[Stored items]
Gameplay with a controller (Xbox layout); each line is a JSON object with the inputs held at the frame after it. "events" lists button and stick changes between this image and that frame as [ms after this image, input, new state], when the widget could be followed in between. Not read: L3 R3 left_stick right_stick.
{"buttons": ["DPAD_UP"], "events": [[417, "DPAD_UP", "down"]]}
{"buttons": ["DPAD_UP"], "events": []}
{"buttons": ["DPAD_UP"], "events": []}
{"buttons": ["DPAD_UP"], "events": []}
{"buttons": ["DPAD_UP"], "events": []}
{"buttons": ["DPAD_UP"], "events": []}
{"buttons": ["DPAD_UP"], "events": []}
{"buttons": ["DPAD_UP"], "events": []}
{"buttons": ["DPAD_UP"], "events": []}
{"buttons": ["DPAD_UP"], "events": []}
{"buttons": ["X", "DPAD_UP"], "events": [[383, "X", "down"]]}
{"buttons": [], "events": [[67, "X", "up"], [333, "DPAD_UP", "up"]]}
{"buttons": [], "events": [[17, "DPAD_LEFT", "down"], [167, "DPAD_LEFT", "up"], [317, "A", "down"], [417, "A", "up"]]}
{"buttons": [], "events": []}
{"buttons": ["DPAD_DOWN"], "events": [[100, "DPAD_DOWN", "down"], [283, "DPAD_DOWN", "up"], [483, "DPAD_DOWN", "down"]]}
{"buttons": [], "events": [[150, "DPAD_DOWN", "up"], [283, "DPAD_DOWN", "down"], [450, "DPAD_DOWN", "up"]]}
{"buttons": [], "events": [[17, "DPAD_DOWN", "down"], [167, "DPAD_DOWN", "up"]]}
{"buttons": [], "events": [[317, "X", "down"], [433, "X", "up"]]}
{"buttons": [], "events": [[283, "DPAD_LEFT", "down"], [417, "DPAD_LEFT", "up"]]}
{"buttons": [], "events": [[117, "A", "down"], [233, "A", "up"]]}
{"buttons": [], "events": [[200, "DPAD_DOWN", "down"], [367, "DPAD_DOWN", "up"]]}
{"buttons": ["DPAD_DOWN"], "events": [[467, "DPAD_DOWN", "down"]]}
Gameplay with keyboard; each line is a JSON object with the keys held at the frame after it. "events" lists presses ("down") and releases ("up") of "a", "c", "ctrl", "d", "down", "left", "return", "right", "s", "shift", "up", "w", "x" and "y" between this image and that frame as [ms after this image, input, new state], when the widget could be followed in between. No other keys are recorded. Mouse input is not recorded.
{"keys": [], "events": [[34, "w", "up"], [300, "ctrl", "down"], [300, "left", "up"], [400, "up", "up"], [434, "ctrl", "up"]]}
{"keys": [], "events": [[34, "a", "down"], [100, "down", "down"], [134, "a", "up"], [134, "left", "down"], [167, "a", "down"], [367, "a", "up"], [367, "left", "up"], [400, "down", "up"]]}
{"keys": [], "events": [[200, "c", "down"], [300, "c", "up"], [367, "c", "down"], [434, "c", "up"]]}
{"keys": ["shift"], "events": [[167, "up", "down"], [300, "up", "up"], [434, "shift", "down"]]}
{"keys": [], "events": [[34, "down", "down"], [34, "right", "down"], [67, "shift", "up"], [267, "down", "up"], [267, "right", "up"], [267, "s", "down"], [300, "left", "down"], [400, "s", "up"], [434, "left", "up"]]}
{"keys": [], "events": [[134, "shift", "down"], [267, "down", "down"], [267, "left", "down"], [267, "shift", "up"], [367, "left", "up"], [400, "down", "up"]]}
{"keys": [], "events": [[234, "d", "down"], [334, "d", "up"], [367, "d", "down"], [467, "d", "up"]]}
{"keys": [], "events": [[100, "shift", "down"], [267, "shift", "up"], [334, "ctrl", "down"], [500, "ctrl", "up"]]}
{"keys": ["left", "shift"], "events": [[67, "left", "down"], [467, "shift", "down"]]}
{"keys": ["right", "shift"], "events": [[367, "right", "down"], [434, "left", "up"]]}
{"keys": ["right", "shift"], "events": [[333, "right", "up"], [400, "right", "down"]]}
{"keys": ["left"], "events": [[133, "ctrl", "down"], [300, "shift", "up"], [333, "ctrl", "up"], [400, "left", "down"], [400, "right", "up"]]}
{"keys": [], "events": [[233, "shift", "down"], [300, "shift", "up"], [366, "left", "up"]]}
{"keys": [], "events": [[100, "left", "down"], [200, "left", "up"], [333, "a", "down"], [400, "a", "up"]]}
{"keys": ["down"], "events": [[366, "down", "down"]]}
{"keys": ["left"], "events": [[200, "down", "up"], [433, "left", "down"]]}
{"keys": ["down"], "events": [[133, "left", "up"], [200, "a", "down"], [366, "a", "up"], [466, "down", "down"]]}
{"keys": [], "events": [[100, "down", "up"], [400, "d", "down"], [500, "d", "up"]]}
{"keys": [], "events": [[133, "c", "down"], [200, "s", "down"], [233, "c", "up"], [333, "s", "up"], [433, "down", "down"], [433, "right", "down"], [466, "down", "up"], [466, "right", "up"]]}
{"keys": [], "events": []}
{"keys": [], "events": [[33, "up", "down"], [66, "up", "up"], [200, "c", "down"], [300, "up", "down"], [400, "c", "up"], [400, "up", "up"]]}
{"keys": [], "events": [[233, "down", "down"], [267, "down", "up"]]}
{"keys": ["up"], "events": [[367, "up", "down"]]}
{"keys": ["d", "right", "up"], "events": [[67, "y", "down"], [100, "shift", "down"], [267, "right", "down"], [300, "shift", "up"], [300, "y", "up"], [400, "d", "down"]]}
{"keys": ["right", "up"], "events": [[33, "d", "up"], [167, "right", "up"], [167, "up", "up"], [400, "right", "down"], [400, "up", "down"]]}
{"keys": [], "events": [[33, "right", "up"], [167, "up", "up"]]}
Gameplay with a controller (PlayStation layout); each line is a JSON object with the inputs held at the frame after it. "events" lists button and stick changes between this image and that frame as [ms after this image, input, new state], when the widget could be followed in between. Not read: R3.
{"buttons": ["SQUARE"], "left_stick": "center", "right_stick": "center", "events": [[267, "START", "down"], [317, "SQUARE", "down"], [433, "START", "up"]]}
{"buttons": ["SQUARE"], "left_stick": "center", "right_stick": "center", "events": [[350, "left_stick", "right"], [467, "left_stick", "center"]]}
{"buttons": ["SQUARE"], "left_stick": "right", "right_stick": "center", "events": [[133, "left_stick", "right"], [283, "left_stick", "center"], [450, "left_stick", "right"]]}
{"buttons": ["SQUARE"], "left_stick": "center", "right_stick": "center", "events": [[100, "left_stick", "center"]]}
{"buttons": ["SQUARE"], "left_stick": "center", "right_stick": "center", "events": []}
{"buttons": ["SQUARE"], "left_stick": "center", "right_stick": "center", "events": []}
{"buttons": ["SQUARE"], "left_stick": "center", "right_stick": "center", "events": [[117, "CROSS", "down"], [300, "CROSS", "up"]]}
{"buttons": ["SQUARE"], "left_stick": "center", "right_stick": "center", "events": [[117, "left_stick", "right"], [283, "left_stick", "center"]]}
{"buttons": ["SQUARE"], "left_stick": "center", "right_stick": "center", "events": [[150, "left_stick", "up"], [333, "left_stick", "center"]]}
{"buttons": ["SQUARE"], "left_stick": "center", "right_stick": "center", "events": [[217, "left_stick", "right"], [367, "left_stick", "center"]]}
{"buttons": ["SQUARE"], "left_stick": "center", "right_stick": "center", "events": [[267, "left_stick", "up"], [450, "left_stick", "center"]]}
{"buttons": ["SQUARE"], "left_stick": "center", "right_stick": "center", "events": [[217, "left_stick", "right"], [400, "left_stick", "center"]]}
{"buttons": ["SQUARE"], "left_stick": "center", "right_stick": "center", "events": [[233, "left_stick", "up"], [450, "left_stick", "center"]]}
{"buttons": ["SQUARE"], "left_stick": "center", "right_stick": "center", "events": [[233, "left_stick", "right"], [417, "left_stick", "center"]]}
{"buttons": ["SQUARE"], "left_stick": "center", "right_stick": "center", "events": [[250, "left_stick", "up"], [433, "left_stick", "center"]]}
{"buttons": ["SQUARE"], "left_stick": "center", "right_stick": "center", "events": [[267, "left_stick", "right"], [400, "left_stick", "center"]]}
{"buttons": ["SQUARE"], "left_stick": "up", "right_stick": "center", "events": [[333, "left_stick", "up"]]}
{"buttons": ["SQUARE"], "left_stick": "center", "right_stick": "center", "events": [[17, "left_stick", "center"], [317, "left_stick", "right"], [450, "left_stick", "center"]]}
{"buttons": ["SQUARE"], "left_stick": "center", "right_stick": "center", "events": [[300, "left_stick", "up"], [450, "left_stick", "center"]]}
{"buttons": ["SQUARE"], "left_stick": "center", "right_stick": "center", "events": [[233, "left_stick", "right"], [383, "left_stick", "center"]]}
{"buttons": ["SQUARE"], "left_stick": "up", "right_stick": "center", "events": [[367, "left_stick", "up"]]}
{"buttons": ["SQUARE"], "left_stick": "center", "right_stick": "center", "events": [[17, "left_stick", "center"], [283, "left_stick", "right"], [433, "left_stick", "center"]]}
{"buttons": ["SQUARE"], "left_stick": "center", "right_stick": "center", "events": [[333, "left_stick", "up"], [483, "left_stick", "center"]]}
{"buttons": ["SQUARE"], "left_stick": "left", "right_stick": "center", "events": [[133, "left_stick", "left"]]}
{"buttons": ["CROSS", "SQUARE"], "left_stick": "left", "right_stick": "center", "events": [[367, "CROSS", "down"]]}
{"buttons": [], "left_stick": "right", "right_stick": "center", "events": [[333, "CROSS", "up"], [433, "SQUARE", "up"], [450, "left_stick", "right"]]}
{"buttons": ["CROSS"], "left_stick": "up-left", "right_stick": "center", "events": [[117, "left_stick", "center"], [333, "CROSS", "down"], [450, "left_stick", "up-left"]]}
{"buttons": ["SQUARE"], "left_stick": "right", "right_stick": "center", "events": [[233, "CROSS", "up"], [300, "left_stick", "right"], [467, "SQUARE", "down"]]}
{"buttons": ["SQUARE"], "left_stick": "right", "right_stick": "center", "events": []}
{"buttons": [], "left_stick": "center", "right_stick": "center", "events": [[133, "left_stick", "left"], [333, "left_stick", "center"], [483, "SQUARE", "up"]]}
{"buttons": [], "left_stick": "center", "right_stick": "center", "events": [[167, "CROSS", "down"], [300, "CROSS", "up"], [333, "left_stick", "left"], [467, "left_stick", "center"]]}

**WHAT TO PRODUCE:** All lines above containing the string "ctrl": copy each one.

**TASK OUTPUT:**
Gameplay with keyboard; each line is a JSON object with the keys held at the frame after it. "events" lists presses ("down") and releases ("up") of "a", "c", "ctrl", "d", "down", "left", "return", "right", "s", "shift", "up", "w", "x" and "y" between this image and that frame as [ms after this image, input, new state], when the widget could be followed in between. No other keys are recorded. Mouse input is not recorded.
{"keys": [], "events": [[34, "w", "up"], [300, "ctrl", "down"], [300, "left", "up"], [400, "up", "up"], [434, "ctrl", "up"]]}
{"keys": [], "events": [[100, "shift", "down"], [267, "shift", "up"], [334, "ctrl", "down"], [500, "ctrl", "up"]]}
{"keys": ["left"], "events": [[133, "ctrl", "down"], [300, "shift", "up"], [333, "ctrl", "up"], [400, "left", "down"], [400, "right", "up"]]}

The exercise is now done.